## To do
Within the entries below, the lines from the one with "- filterCourses(?)" through the one with "- As a user, I" are to be set down exactly, both ends kept.

## Data shown
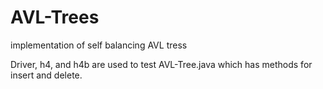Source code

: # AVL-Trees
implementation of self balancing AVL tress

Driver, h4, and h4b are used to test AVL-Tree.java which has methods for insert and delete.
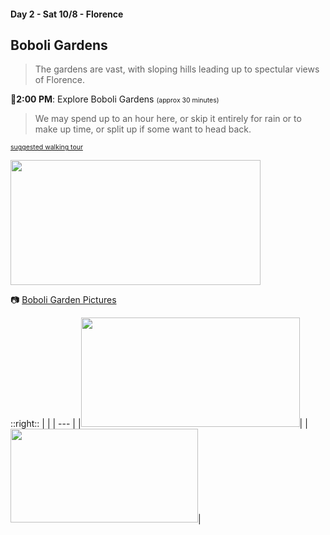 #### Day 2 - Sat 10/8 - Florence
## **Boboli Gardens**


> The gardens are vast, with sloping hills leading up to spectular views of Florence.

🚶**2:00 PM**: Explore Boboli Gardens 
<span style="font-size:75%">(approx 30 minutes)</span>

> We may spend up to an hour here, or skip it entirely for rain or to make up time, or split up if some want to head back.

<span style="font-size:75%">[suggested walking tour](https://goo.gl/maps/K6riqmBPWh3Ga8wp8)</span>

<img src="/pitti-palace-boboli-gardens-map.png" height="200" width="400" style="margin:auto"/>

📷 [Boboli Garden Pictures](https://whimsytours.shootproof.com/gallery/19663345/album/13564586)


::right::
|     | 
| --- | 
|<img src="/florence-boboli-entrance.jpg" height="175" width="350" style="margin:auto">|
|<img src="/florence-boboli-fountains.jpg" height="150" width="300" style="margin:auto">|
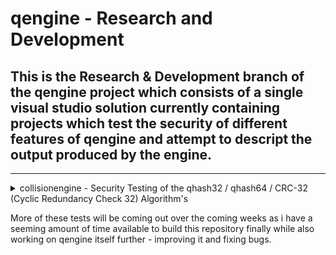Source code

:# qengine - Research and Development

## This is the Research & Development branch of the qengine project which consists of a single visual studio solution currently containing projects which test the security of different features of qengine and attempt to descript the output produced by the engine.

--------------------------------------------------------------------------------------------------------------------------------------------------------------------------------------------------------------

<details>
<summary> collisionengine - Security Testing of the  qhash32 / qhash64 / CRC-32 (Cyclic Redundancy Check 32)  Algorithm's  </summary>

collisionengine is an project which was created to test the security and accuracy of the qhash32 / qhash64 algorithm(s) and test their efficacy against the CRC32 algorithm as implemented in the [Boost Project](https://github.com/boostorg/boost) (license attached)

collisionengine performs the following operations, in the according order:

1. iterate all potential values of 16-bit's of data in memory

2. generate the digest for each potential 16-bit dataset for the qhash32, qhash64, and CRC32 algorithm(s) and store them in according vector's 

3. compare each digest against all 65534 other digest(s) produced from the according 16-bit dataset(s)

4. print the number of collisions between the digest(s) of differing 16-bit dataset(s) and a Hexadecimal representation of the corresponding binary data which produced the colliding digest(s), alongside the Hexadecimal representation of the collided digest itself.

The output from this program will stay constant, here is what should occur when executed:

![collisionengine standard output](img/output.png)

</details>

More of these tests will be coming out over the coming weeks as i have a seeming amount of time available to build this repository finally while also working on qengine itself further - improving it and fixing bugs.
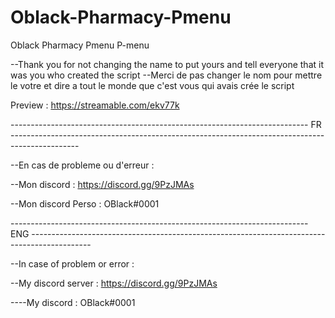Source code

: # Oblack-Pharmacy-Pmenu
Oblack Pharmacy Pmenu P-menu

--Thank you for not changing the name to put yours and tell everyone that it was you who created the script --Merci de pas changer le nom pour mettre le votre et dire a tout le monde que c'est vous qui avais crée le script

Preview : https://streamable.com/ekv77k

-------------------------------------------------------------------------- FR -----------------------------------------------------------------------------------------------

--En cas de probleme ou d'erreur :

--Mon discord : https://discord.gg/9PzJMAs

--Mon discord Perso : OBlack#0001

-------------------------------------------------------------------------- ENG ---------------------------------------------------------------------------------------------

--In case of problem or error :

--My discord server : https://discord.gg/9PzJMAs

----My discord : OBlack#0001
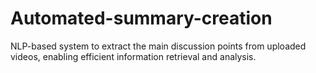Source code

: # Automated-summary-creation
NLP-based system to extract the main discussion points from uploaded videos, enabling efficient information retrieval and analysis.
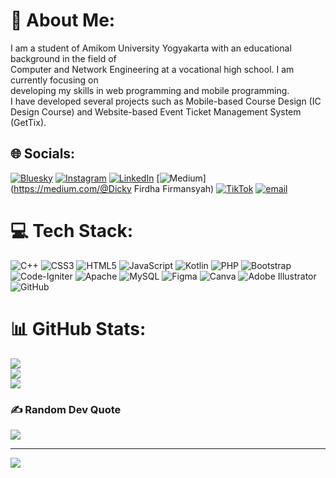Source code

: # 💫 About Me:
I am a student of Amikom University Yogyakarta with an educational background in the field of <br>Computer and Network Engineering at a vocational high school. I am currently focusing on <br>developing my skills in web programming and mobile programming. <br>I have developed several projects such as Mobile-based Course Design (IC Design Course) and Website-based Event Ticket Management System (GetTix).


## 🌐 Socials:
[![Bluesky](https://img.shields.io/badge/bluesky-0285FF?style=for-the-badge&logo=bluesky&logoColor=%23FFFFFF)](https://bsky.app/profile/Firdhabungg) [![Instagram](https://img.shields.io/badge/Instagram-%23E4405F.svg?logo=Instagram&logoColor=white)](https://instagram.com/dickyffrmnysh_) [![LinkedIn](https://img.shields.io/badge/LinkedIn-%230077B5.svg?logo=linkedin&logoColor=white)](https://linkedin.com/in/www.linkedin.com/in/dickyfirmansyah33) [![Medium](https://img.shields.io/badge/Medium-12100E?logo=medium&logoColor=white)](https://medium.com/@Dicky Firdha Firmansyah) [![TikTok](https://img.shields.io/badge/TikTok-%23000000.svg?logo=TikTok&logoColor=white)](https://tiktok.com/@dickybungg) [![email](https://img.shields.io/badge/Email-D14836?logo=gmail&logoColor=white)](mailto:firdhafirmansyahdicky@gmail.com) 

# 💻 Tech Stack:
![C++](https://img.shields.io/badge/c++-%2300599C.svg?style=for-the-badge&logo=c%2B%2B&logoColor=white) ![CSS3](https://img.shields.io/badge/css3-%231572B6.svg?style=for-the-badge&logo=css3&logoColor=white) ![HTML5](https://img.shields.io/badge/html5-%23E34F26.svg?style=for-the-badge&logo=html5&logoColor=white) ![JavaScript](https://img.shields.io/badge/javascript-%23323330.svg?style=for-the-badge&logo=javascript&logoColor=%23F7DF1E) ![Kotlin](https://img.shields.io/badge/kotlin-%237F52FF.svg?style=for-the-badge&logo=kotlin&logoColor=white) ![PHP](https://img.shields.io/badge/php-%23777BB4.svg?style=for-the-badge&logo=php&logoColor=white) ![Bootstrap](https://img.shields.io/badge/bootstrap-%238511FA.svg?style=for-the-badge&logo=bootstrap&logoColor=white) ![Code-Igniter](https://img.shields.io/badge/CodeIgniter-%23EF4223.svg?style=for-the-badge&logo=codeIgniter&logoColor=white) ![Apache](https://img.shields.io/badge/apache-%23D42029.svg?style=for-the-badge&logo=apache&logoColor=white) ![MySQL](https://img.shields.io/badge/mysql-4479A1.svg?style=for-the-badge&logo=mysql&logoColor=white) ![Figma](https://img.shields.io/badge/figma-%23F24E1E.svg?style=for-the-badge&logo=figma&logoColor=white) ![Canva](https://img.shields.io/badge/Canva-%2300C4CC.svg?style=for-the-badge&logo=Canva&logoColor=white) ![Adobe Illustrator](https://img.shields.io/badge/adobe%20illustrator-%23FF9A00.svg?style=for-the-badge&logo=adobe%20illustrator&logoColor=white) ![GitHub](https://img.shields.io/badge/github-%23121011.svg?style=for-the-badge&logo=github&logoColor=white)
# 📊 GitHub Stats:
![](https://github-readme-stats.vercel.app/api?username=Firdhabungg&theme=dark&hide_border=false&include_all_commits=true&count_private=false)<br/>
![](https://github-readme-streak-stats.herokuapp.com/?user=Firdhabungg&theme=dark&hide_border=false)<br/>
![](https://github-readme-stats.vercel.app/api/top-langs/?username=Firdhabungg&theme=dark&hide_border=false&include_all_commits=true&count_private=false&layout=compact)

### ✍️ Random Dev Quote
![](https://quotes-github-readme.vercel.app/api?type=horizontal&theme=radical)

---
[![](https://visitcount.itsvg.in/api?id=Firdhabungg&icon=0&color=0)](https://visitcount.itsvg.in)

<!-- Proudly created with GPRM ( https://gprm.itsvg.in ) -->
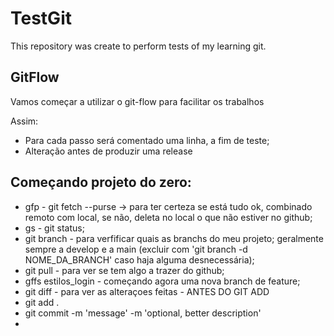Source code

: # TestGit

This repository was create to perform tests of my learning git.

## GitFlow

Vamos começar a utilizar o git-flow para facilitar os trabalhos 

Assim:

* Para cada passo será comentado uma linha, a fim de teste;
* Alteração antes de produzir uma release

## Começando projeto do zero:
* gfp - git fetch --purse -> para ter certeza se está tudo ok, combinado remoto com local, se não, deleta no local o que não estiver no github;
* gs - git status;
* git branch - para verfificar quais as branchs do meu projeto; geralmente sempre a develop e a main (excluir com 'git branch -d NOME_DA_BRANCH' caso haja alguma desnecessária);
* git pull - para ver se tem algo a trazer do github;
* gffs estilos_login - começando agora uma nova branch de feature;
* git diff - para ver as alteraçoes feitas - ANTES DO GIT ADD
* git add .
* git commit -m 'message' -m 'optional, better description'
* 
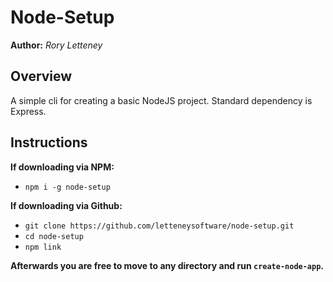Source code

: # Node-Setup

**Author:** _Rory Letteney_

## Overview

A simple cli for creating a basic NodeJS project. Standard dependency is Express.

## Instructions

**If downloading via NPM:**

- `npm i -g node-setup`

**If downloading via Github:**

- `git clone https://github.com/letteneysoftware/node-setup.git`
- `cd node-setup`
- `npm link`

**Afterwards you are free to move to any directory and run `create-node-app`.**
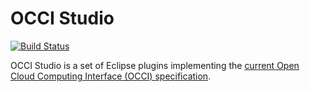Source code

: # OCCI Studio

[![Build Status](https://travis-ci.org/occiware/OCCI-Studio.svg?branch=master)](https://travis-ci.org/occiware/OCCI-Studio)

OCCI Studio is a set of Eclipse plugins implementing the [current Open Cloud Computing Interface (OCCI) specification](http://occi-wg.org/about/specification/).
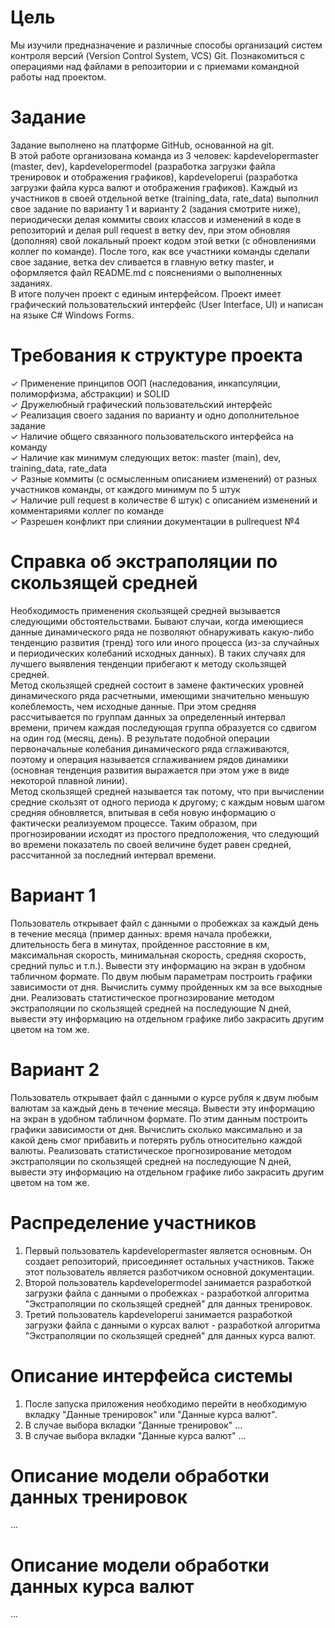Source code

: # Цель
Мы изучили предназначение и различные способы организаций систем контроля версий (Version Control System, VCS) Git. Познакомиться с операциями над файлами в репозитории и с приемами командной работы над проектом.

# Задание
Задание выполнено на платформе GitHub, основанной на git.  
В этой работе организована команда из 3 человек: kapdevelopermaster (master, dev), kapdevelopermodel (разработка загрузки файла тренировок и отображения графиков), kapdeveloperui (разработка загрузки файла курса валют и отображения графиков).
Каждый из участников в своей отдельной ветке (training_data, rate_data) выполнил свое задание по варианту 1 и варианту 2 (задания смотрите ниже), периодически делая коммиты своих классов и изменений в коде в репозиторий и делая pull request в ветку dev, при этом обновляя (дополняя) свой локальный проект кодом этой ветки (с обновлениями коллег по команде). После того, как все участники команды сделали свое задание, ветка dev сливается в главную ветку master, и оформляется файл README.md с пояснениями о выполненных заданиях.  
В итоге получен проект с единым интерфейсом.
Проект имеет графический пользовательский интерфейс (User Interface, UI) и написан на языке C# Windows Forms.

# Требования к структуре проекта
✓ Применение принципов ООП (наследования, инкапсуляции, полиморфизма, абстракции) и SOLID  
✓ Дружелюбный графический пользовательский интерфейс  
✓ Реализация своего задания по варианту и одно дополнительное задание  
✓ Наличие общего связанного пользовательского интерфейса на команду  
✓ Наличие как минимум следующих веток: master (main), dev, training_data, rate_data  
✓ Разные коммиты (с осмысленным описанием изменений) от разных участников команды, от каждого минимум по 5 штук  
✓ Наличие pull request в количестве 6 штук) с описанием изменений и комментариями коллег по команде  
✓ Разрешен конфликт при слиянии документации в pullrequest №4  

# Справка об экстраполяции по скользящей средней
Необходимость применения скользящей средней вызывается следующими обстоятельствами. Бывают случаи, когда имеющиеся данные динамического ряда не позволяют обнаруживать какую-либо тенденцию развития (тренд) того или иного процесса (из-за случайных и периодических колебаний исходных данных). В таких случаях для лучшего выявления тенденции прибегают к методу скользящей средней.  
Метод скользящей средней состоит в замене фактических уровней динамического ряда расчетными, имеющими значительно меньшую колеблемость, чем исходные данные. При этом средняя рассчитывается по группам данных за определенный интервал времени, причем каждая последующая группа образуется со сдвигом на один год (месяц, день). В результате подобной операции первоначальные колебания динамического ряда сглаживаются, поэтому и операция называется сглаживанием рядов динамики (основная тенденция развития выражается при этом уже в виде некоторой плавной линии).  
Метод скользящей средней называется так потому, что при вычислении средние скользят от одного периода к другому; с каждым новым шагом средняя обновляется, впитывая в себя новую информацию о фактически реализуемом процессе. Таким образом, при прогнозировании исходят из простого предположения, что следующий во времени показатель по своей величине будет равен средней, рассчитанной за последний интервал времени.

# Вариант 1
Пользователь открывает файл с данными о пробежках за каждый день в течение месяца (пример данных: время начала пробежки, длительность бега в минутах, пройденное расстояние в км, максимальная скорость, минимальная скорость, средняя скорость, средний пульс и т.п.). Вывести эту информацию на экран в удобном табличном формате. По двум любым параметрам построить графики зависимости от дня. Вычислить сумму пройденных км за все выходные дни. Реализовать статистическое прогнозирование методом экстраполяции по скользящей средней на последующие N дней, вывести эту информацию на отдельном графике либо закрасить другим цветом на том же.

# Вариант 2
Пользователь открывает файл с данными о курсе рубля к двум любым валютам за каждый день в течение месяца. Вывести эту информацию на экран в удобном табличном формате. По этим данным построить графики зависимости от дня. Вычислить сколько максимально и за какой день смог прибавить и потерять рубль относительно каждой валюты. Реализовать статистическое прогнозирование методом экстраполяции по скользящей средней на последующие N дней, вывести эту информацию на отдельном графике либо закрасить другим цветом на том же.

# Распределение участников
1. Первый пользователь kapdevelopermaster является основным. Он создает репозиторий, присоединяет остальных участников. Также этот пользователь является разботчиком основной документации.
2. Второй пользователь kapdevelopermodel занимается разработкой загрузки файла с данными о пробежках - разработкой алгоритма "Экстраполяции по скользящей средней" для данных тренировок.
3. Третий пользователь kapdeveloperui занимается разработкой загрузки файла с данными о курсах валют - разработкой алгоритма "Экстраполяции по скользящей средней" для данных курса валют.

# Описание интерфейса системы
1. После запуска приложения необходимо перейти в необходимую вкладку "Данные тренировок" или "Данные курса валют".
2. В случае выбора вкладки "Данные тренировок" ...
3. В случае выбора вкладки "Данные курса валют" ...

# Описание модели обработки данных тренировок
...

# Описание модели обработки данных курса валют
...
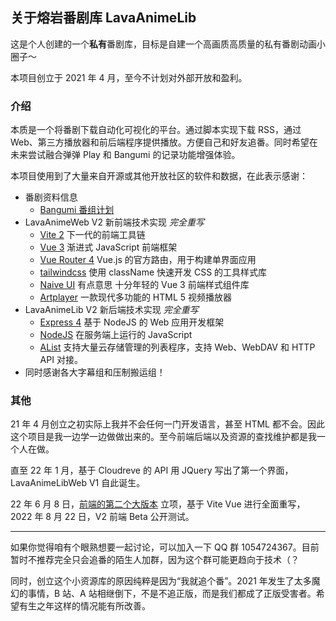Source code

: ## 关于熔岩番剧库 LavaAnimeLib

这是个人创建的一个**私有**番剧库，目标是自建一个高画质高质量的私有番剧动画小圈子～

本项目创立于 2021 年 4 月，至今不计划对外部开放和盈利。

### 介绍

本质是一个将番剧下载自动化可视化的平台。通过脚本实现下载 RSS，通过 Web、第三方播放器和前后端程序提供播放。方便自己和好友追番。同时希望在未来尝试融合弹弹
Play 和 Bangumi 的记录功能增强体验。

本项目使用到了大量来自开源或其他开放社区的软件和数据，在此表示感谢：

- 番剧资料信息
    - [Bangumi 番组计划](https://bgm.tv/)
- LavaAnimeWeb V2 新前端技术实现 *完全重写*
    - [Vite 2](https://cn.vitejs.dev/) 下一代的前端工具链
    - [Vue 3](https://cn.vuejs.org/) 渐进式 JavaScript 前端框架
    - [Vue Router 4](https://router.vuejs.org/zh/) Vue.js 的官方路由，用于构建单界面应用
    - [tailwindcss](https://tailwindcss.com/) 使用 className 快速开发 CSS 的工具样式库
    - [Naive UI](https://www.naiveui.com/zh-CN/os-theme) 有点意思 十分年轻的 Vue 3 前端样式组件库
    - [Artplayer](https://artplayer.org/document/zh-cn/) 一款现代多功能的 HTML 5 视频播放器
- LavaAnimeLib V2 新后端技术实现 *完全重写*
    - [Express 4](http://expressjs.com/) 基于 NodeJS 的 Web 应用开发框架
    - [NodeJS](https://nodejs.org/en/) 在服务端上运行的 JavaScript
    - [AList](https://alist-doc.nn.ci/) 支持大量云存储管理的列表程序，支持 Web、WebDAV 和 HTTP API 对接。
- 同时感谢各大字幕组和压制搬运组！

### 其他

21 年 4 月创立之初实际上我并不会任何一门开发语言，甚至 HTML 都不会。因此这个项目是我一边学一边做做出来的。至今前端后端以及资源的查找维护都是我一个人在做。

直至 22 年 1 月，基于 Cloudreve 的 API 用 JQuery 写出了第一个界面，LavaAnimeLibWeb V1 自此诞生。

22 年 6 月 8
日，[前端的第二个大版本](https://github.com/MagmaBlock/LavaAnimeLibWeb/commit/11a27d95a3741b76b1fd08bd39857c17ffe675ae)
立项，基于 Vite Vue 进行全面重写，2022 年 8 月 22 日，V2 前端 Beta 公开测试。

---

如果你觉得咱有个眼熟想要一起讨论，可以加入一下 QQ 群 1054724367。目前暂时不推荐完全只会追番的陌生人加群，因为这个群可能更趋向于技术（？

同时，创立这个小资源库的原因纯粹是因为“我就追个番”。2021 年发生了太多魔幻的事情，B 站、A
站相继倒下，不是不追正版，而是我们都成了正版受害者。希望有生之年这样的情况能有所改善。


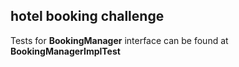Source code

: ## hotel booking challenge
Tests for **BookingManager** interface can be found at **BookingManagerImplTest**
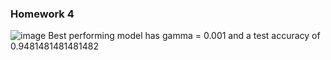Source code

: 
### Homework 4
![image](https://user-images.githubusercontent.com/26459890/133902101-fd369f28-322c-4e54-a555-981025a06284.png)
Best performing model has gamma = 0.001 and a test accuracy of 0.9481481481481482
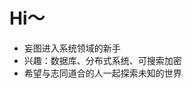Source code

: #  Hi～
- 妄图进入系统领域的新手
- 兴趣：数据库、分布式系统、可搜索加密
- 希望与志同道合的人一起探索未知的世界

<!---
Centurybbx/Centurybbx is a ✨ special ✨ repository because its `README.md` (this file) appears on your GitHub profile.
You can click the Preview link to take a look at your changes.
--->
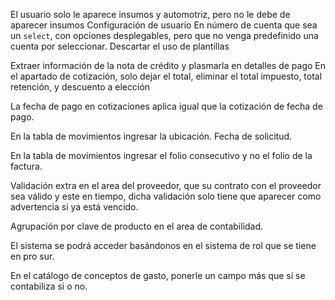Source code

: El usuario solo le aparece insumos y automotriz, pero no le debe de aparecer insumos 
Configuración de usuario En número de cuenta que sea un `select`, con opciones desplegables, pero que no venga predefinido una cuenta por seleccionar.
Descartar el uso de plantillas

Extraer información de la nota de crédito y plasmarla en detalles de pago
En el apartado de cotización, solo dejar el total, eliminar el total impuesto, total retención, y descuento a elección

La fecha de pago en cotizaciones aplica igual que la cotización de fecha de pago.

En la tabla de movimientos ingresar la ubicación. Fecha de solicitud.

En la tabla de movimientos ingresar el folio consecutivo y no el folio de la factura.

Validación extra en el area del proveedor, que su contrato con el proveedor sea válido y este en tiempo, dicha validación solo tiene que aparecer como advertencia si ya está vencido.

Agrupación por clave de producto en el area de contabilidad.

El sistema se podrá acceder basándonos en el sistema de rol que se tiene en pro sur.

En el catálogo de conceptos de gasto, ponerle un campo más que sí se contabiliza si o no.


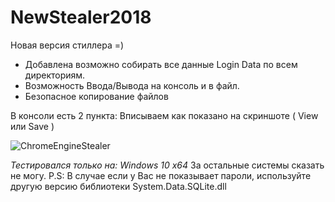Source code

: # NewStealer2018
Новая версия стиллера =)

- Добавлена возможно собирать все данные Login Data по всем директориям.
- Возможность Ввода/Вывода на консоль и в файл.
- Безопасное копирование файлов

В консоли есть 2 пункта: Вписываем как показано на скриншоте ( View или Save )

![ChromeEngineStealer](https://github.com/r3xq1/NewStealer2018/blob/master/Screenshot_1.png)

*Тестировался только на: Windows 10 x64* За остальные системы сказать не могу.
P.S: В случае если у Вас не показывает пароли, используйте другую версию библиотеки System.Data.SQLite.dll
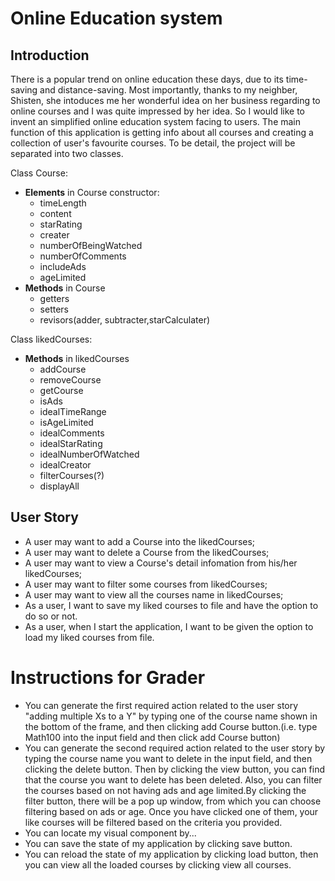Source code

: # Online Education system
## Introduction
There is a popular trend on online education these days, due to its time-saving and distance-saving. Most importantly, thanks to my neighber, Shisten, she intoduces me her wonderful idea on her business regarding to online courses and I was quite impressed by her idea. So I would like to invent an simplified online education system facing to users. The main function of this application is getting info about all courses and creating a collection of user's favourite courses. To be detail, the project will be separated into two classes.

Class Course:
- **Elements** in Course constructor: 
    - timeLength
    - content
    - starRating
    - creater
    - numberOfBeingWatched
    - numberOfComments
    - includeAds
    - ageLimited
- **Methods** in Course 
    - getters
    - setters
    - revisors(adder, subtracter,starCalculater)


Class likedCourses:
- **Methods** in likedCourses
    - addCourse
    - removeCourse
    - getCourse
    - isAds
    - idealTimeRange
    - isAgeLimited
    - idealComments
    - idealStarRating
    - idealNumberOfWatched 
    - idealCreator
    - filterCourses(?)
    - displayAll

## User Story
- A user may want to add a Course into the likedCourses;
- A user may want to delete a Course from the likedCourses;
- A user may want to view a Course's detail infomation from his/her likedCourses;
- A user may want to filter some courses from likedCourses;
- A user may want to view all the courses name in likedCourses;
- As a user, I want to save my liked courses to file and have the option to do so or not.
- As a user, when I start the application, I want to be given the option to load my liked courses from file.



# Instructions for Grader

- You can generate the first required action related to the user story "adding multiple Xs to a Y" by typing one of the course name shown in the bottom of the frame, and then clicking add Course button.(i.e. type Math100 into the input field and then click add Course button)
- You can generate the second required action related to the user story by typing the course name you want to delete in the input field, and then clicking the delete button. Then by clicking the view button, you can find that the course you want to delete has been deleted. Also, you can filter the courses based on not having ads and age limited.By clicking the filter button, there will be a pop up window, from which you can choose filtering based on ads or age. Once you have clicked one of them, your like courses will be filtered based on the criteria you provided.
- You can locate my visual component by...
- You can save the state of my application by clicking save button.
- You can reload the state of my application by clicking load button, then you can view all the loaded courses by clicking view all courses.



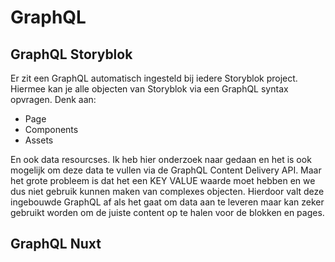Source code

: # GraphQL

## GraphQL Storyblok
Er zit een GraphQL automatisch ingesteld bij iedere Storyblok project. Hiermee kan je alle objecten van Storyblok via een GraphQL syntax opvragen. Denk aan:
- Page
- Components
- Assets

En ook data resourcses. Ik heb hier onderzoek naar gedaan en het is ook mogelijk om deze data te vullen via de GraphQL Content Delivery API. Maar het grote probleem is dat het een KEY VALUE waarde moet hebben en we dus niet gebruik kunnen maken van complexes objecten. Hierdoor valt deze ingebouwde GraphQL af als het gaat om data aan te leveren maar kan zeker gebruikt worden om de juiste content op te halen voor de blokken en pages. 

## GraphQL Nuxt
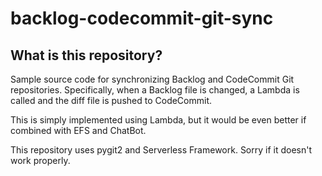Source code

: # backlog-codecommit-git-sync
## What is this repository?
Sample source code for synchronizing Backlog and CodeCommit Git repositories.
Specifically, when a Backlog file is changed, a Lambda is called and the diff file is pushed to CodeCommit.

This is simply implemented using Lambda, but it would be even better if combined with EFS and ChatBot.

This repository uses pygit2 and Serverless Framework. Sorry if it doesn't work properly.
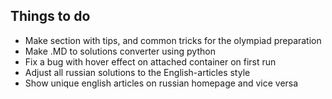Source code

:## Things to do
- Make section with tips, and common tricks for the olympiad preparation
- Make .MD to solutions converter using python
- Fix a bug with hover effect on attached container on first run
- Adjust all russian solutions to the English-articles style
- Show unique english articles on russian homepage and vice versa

## Task output
    - filterCourses(?)
    - displayAll

## User Story
- A user may want to add a Course into the likedCourses;
- A user may want to delete a Course from the likedCourses;
- A user may want to view a Course's detail infomation from his/her likedCourses;
- A user may want to filter some courses from likedCourses;
- A user may want to view all the courses name in likedCourses;
- As a user, I want to save my liked courses to file and have the option to do so or not.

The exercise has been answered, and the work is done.